◆ **Excerpt to read**:

-- -- --

What is already known on this topic
The teratogenicity of individual selective serotonin reuptake inhibitors (SSRIs) and venlafaxine remains controversial
Few studies have had sufficient power to study the direct effect of individual SSRIs on specific birth defects
What this study adds
In this large population based cohort study including sibling controlled analyses, there was no substantial increase in prevalence of overall cardiac birth defects among infants exposed to SSRIs or venlafaxine in utero
Although the prevalence of right ventricular outflow tract defects was higher in exposed infants in the full cohort, no association was found in the sibling controlled analyses
The general absence of strong associations between birth defects and SSRIs and venlafaxine is reassuring
Cite this as: BMJ 2015;350:h1798
We thank Gunnar Bergman (Department of Women’s and Children’s Health, Karolinska Institutet) for help with classifying the cardiovascular birth defects.
Contributors: KF, BH, HK, and MN conceived and designed the study. BH, MG, MA, AE, MN, and UAV acquired the data in their respective countries. KF and MN drafted the manuscript. HK obtained funding and supervised the study. BH was responsible for the statistical analyses. All authors participated in interpretation of data and critical revision of the manuscript. KF and BH had full access to all of the data in the study and take responsibility for the integrity of the data and the accuracy of the data analyses. They are the guarantors.
Funding: This study was funded by the authors’ affiliations and the Swedish pharmacy company Apoteksbolaget. Apoteksbolaget had no role in the design and conduct of the study; the collection, management, analysis, and interpretation of the data; the preparation, review, or approval of the manuscript; or the decision to submit the manuscript for publication.
Competing interests: All authors have completed the ICMJE uniform disclosure form at www.icmje.org/coi_disclosure.pdf and declare: no support from any organisation for the submitted work; no financial relationships with any organisations that might have an interest in the submitted work in the previous three years; no other relationships or activities that could appear to have influenced the submitted work.
Ethical approval: This study was approved by the regional ethical review board at Karolinska Institutet in Stockholm, Sweden (No 2008/1371-31/4); the Danish Data Protection Agency, Denmark; the National Institute for Health and Welfare (THL), the Social Insurance Institution of Finland and Statistics Finland, Finland; the National Bioethics Committee and the Data Protection Authority in Iceland, Iceland; and the Norwegian Data Inspectorate, Norway.
Data sharing: No additional data available.
Transparency: The lead authors (KF and MN) affirm that the manuscript is an honest, accurate, and transparent account of the study being reported; that no important aspects of the study have been omitted; and that any discrepancies from the study as planned (and, if relevant, registered) have been explained.

-- -- --

(Stored items)

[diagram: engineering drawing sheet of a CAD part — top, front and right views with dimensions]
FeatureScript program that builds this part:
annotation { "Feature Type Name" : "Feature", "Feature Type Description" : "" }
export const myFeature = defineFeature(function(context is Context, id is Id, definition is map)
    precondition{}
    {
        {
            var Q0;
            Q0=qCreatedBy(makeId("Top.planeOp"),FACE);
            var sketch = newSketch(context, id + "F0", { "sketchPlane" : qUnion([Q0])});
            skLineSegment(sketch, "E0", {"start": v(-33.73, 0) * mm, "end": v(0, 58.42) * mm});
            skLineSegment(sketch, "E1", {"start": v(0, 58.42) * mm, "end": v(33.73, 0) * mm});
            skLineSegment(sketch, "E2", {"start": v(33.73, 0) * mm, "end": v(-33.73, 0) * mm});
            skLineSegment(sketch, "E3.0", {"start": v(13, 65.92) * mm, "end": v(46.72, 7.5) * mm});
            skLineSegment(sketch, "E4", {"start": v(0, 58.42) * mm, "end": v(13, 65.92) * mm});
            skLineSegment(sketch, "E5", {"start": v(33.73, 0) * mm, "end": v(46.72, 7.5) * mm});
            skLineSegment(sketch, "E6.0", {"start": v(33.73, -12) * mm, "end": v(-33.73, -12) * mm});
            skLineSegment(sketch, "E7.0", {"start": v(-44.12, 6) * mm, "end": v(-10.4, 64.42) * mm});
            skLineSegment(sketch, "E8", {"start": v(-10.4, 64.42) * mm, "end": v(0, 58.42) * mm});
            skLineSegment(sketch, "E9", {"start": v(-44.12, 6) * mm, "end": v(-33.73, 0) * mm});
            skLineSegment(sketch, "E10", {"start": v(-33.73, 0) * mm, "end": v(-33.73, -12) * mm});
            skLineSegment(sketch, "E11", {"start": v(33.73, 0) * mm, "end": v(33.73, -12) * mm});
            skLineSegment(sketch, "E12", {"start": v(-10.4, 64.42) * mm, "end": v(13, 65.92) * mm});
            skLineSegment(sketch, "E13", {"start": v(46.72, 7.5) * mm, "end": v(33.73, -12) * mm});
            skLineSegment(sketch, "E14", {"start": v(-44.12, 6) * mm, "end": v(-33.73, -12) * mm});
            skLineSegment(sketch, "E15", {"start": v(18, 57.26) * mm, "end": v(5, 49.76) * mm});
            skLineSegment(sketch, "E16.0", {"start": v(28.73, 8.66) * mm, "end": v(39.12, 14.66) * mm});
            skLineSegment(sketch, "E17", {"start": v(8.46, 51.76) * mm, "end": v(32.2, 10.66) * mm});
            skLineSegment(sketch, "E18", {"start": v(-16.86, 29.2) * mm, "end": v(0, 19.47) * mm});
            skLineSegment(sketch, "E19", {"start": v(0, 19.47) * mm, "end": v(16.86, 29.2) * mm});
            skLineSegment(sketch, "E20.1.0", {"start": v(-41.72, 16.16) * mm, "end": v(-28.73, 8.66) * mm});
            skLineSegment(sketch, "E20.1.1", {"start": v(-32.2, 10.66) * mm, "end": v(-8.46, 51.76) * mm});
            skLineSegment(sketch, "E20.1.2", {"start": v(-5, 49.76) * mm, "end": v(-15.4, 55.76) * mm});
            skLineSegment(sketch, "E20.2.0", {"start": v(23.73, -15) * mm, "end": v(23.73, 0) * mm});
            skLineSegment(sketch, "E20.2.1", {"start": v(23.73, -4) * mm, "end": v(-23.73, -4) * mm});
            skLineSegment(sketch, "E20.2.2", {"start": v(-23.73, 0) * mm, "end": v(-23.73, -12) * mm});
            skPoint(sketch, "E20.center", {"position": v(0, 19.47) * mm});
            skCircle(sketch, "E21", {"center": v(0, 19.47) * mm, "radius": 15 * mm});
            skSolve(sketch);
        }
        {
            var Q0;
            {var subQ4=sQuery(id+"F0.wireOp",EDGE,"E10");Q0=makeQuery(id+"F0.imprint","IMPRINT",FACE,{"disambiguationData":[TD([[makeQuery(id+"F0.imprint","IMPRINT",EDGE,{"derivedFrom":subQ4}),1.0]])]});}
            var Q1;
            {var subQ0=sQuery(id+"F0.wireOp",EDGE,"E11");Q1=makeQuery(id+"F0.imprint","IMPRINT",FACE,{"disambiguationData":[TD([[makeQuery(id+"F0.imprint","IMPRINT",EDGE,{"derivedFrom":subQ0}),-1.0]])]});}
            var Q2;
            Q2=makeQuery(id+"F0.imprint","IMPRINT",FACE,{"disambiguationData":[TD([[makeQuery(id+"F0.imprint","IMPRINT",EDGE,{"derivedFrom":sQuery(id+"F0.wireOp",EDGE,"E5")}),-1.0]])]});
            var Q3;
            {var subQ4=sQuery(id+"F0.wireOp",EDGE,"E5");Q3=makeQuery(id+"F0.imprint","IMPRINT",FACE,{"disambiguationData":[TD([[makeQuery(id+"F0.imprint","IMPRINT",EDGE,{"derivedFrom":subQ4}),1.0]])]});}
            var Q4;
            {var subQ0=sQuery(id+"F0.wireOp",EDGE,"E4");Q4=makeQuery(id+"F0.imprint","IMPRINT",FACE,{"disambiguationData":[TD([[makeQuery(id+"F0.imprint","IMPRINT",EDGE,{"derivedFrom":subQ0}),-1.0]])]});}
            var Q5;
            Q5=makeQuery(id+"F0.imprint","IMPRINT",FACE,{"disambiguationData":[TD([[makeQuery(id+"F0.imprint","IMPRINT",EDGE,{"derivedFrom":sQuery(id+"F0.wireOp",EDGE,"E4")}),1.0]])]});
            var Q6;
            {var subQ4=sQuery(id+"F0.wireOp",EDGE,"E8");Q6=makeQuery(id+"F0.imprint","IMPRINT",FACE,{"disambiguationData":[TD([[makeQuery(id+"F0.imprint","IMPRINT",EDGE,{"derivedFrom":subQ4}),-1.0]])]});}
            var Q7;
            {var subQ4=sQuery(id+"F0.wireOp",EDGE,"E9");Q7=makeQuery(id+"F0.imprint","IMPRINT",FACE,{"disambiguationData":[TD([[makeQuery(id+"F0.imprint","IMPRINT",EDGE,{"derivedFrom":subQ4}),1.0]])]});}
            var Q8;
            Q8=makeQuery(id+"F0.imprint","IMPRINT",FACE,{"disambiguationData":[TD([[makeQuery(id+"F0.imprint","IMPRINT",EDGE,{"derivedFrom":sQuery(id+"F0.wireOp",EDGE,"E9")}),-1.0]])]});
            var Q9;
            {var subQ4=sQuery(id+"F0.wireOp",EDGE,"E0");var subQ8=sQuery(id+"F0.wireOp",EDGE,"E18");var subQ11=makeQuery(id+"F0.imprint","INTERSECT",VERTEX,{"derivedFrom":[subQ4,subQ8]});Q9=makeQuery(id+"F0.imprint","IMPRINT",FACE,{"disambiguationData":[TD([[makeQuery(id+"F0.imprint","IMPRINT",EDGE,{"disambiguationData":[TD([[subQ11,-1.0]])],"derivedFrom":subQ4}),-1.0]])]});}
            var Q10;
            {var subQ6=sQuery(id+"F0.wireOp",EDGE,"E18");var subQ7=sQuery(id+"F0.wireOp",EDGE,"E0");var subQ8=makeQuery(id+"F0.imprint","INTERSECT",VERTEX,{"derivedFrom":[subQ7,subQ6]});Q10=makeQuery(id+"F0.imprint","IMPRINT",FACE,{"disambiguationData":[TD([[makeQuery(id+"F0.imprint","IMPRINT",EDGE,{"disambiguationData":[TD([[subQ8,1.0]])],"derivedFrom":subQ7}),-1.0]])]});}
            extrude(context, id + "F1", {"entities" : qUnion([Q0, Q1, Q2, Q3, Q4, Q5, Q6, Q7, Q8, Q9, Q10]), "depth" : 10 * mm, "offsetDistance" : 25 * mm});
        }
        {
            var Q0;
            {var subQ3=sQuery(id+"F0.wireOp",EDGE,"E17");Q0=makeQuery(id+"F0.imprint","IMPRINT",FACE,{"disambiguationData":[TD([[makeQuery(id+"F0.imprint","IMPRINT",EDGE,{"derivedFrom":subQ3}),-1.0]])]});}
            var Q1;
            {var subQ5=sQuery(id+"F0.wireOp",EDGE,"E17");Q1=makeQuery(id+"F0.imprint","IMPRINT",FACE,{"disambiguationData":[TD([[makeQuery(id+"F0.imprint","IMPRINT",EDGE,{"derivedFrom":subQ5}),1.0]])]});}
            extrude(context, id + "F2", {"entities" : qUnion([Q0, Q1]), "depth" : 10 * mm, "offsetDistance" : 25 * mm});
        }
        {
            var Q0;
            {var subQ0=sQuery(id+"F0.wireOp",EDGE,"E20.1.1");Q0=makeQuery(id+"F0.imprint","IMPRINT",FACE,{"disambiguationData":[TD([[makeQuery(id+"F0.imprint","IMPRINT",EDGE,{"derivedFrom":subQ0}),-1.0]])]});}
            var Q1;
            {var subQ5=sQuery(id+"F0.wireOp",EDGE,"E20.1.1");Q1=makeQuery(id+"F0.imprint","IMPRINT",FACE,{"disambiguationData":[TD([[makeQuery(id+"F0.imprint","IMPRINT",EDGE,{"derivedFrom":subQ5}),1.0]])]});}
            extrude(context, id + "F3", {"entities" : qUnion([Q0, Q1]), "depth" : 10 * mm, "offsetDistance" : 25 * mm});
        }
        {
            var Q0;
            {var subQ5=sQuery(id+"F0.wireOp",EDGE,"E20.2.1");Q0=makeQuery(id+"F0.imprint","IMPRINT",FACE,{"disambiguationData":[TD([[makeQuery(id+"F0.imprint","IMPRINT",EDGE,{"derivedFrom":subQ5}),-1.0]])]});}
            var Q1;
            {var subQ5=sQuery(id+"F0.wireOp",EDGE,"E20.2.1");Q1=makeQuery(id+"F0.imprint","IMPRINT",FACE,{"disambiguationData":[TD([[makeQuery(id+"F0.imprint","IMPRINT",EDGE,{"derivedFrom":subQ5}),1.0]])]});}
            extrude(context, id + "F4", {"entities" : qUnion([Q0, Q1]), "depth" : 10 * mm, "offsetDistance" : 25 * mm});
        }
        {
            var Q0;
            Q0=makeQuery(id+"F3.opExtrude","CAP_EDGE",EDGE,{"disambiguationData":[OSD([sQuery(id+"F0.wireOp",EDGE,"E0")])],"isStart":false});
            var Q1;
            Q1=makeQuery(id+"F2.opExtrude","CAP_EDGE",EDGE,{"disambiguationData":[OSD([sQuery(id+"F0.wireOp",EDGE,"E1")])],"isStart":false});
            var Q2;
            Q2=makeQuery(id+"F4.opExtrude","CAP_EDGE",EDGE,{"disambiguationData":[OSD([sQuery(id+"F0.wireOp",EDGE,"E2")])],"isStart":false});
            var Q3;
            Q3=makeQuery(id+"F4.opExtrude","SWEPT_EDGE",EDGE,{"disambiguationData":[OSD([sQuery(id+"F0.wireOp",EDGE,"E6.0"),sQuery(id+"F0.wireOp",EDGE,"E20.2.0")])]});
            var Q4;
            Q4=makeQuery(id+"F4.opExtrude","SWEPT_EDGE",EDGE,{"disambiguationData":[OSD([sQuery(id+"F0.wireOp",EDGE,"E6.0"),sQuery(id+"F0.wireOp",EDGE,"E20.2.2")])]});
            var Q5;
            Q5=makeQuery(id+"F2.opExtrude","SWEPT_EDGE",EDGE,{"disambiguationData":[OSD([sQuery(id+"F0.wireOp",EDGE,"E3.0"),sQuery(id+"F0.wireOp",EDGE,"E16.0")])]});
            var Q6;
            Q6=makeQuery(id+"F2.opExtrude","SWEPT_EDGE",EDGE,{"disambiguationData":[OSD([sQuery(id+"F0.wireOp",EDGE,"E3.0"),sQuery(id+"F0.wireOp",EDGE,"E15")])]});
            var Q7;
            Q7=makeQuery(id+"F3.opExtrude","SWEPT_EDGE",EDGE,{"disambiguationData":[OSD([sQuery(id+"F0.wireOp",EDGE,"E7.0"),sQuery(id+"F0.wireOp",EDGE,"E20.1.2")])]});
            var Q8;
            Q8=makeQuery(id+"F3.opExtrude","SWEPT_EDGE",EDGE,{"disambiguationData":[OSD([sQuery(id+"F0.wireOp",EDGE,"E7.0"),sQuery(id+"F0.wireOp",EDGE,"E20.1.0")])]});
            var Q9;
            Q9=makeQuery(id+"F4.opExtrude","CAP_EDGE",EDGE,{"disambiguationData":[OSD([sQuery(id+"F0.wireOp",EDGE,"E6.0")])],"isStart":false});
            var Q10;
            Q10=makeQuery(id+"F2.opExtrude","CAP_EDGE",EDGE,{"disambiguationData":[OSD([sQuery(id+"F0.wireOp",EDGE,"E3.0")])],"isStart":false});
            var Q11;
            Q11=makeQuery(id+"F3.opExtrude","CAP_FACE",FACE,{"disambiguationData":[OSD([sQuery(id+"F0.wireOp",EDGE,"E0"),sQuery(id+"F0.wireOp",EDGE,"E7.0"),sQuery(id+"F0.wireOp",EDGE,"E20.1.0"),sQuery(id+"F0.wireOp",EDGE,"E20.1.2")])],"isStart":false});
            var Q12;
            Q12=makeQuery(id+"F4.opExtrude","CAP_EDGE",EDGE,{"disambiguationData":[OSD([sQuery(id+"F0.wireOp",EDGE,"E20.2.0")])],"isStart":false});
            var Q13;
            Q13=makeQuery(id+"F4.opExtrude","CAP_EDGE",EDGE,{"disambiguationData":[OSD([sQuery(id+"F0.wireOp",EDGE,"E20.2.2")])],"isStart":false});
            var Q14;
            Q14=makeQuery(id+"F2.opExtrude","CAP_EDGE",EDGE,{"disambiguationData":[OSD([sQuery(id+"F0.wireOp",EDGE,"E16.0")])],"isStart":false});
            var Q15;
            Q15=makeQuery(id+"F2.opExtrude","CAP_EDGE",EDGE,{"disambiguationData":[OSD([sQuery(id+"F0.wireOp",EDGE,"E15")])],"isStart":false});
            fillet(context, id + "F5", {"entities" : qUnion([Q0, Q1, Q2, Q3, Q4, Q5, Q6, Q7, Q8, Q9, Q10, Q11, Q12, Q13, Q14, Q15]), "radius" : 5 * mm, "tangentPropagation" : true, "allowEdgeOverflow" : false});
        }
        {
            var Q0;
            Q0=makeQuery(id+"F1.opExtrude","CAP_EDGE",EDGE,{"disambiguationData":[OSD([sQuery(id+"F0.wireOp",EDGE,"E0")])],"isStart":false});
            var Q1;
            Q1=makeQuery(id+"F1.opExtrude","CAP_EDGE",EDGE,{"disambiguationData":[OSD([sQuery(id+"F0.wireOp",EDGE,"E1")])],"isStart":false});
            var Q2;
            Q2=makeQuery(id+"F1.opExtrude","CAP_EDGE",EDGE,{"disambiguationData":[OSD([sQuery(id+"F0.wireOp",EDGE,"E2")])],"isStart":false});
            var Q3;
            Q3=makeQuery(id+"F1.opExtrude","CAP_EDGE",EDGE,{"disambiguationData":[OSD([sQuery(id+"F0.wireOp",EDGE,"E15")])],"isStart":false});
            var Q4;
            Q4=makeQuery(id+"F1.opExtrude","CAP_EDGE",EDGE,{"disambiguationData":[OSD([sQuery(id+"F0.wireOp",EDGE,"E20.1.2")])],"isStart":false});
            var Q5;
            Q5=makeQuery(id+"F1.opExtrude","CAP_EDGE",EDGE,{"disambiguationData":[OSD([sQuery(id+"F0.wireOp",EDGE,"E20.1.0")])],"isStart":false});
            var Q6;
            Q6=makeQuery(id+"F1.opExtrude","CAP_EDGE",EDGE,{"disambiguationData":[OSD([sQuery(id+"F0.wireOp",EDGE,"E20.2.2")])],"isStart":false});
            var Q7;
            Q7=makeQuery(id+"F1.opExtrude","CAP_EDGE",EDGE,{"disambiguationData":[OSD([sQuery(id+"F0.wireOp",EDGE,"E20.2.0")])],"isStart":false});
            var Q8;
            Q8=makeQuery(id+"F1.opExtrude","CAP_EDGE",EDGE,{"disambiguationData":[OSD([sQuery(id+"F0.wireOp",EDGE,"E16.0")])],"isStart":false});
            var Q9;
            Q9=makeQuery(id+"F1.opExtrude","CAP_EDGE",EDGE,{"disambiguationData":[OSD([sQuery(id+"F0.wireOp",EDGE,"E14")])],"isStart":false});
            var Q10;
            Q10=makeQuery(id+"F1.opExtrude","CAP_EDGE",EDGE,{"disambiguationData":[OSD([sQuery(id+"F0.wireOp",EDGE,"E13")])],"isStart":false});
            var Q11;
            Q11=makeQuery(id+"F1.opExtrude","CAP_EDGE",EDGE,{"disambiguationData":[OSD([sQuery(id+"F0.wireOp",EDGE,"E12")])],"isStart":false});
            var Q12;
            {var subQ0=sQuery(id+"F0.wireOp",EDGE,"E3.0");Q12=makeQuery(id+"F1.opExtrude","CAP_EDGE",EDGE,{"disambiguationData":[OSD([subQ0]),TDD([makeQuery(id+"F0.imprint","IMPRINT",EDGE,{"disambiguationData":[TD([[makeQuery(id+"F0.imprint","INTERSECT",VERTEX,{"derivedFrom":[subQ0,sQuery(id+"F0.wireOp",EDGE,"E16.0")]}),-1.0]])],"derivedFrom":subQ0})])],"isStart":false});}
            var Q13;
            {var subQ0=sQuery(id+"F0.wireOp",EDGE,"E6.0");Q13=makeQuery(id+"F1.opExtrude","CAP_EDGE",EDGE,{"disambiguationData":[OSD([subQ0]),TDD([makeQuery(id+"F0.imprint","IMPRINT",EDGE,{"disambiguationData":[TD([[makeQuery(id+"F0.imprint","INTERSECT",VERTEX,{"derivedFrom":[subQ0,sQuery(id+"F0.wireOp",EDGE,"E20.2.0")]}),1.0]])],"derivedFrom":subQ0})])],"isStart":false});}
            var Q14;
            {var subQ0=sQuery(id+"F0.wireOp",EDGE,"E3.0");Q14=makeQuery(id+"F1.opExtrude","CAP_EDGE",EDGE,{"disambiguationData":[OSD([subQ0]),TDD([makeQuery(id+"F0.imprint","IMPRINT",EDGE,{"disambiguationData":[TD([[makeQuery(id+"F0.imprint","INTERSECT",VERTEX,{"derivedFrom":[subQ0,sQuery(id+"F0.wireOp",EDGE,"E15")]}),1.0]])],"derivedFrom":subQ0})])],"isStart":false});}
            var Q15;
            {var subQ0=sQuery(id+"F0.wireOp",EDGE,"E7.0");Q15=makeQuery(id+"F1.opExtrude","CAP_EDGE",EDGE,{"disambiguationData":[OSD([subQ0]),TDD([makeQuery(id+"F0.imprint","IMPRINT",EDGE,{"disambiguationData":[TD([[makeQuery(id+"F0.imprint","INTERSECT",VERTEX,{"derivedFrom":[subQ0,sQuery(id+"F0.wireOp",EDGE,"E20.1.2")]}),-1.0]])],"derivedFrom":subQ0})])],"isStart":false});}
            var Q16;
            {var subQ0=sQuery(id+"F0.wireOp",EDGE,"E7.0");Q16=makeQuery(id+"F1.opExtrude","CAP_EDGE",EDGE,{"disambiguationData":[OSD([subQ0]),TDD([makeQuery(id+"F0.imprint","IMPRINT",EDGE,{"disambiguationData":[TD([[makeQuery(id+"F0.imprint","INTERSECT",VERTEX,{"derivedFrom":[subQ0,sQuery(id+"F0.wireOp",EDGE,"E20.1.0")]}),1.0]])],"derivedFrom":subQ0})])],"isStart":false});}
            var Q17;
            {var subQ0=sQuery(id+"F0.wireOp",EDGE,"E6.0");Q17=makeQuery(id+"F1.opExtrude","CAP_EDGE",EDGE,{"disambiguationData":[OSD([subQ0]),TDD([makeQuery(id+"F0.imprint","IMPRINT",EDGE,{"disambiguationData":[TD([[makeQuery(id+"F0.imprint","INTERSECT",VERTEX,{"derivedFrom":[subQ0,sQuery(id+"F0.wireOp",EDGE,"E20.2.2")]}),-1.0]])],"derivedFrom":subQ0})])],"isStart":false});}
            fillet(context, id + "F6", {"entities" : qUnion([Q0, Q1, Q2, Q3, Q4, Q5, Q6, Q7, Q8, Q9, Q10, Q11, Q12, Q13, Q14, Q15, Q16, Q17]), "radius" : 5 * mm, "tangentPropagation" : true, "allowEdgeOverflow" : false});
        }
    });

-- -- --

◆ **Prompt 1**:
According to the SSRI study excerpt, who funded the study?
◆ **Prompt 2**:
Print everything in the SSRI study excerpt from "Contributors: KF, BH, HK, and" down to "are the guarantors.".

◆ **Exercise result 1**:
The authors' affiliations and the Swedish pharmacy company Apoteksbolaget funded the study.

◆ **Exercise result 2**:
Contributors: KF, BH, HK, and MN conceived and designed the study. BH, MG, MA, AE, MN, and UAV acquired the data in their respective countries. KF and MN drafted the manuscript. HK obtained funding and supervised the study. BH was responsible for the statistical analyses. All authors participated in interpretation of data and critical revision of the manuscript. KF and BH had full access to all of the data in the study and take responsibility for the integrity of the data and the accuracy of the data analyses. They are the guarantors.